The request =>
Set down the material below word for word, everything from its first line down to and including the line containing "Dot at: (193, 140)".

START Stored rows

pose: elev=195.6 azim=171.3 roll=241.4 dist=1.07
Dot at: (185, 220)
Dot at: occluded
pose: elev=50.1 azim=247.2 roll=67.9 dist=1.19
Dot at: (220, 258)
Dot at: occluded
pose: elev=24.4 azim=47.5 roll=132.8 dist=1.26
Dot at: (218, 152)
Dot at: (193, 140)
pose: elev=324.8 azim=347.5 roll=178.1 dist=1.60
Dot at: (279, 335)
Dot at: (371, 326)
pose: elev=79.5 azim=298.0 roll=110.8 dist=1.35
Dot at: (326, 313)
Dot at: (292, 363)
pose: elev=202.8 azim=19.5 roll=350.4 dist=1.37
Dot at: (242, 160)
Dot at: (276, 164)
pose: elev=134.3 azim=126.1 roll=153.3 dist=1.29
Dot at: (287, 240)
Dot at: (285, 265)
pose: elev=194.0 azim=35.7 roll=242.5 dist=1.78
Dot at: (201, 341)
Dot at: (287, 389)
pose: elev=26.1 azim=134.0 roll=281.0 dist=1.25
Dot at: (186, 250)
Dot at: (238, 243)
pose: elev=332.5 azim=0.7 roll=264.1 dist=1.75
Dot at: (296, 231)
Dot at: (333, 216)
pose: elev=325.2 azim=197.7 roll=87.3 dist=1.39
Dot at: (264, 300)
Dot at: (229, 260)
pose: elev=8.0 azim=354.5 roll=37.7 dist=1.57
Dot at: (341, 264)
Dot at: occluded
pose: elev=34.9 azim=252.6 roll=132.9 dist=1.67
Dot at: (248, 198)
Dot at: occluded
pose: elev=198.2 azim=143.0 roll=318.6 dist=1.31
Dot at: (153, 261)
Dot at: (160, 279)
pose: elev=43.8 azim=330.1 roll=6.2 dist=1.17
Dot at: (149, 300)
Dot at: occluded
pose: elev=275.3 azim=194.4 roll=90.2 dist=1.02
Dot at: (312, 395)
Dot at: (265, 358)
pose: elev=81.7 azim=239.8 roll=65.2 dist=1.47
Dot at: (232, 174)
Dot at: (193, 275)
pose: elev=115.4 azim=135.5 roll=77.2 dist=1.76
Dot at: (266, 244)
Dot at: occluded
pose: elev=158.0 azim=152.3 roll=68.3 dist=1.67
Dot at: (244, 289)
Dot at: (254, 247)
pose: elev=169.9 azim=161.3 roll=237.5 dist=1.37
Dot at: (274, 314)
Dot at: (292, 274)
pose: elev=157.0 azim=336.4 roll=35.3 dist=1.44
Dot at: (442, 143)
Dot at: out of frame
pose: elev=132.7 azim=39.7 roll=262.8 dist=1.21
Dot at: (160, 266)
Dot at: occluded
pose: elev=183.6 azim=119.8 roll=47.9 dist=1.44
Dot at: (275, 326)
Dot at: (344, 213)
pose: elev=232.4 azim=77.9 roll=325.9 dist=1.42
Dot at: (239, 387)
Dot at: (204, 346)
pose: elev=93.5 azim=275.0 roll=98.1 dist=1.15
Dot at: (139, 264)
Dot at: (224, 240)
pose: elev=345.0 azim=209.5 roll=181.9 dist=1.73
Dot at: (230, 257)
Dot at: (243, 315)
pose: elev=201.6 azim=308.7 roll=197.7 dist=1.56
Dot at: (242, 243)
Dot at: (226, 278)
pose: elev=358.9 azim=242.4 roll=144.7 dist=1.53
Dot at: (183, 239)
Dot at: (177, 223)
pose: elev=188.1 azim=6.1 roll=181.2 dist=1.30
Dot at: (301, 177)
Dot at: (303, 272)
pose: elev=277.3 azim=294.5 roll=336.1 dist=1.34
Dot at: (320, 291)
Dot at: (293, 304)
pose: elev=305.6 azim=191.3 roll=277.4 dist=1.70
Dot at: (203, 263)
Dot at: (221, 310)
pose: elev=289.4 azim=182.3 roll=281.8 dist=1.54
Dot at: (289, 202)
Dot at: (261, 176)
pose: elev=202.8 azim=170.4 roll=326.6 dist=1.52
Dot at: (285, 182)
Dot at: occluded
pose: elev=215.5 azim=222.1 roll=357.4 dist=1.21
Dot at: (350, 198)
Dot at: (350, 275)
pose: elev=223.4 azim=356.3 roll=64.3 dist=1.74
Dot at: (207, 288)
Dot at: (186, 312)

END Stored rows

Answer to this task =>
pose: elev=195.6 azim=171.3 roll=241.4 dist=1.07
Dot at: (185, 220)
Dot at: occluded
pose: elev=50.1 azim=247.2 roll=67.9 dist=1.19
Dot at: (220, 258)
Dot at: occluded
pose: elev=24.4 azim=47.5 roll=132.8 dist=1.26
Dot at: (218, 152)
Dot at: (193, 140)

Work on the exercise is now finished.